Van de week kreeg ik bericht dat mijn verzekering mijn declaratie niet gaat vergoeden. Het gaat om een flinke nota, die normaal gesproken onder de basisverzekering valt. De verzekering vergoed nu niets, omdat er bij de kliniek fouten zijn gemaakt met de declaraties. Iemand dit wel eens aan de hand gehad? Uiteraard al wel gebeld met de verzekering maar de klantenservice kon mij niet helpen, en degene die het wel zou moeten weten is er niet.
Dals ik het goed begrijp hebben ze administratie tijd als zorg geboekt, en verkeerde codes etc gebruikt. Het lijkt er een beetje op dat ze de boel wilden oplichten als ik eerlijk ben. Maar ja, moet ik dan erachter aan? Dat kon niemand mij vertellen en in de brief staat ook niets over dat ik iets moet ondernemen ofzo. Maar ja, nu wel stress een beetje haha
Ik zou bij die zorginstelling wel informeren/melden dat de afhandeling van jouw factuur niet vergoed wordt door foutieve boekingen door hun. Wellicht dat ze zeggen dat ze er naar kijken en het oplossen voor je. Doen ze dit niet en zijn de boekingen inderdaad verkeerd gedaan met verkeerde codes etc zou ik er een melding van maken,
Heb je de nota zelf ingediend of heeft de zorgverlener dat gedaan? Ik zou gewoon bellen naar de zorgverlener en aangeven dat de nota niet klopt en dat je het niet vergoed krijgt. Edit: kun je dan aangeven waar het om gaat want eigenlik is het best een raar verhaal. Het zou raar zijn als de gehele nota wordt afgewezen. Normaal wordne alleen de codes afgewezen die fout zijn. Klopt de omschrijving van de nota wel met wat ze hebbem uitgevoerd?

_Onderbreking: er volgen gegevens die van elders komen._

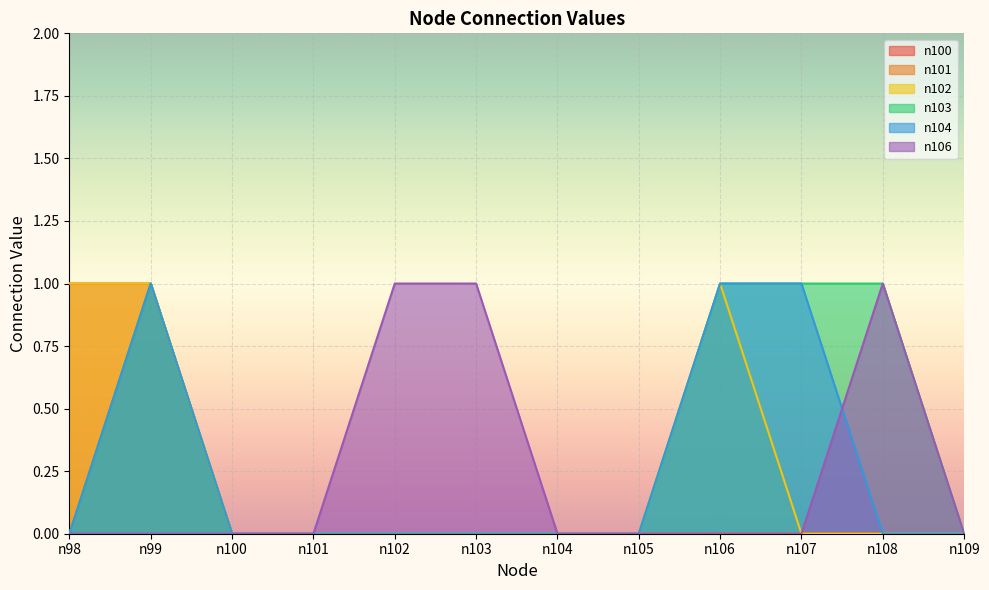

Is the value of n103 at n101 greater than the value of n100 at n106?

No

Ik heb een rekening gekregen en die ingediend. De redenen die ze gevenn in de brief is dat er DBC codes niet kloppen, diagnoses niet, en de er dus meer minuten gedeclareerd dan gegeven, en administratie als zorg is gedeclareerd.
omdat je de rekening ingediend heb, ben je dan helaas ook verantwoordelijk dat het juist moet worden gedaan en zelf de wijzigingen moet regelen. Ik zou de brief die je hebt gehad doormelden bij de zorginstelling met verzoek dit te corrigeren naar de juiste waarden en graag een herziende factuur wilt ontvangen welke jij opnieuw kan indienen voor declaratie, en de factuur pas betaald wordt als de declaratie voldaan is.
ik heb inmiddels de kliniek gesproken, zij gaven aan dat ik niet de enige ben, en dat het goed komt. Ik ga dit even afwachten en anders pb ik je alsnog!
Heb ik een keer gehad met een tandartsrekening. Daar bleek in hun factuursysteem een foutje te zotten in het afronden. Althans..het systeem rondde dus af en dat viel dan net 2 a 3 cent buiten het bedrag wat maximaal vergoed mocht worden. Dus een vulling die bijv. 31,27 maximaal gedeclareerd mocht wordemn, werd 31,30 en dan valt ie uit het systeem.
Gelukkig! Zulke dingen gebeuren wel vaker. Goed dat je het aan hebt gegeven. Ben alsnog wel nieuwsgierig naar welke kliniek en wat er mis ging. Misschien kunnen we er nog wat mee op het werk
Bergman toevallig? Ik heb ook iets van een leverancier gehad dit jaar, wat ze rechtstreeks declareren bij de verzekeraar en mijn nieuwe verzekeraar ligt dwars/doet moeilijk. Leverancier heeft tegen mij gezegd dat ik me geen zorgen hoef te maken omdat het gewoon vergoed moet worden. Als de kliniek tegen jou heeft gezegd dat het vergoed wordt door de verzekering, hebben zij het probleem en niet jij
Nee was geen Bergman. Maar klinkt wel hetzelfde probleem. Blijkt dat ze met alle cliënten een probleem hebben, er staat ook op de site dat mensen met deze verzekering niet meer aangemeld kunnen worden. Zeilbootje ik pb je nog wel, zit nu op telefoon en dat lukt niet dus wordt vanmiddag.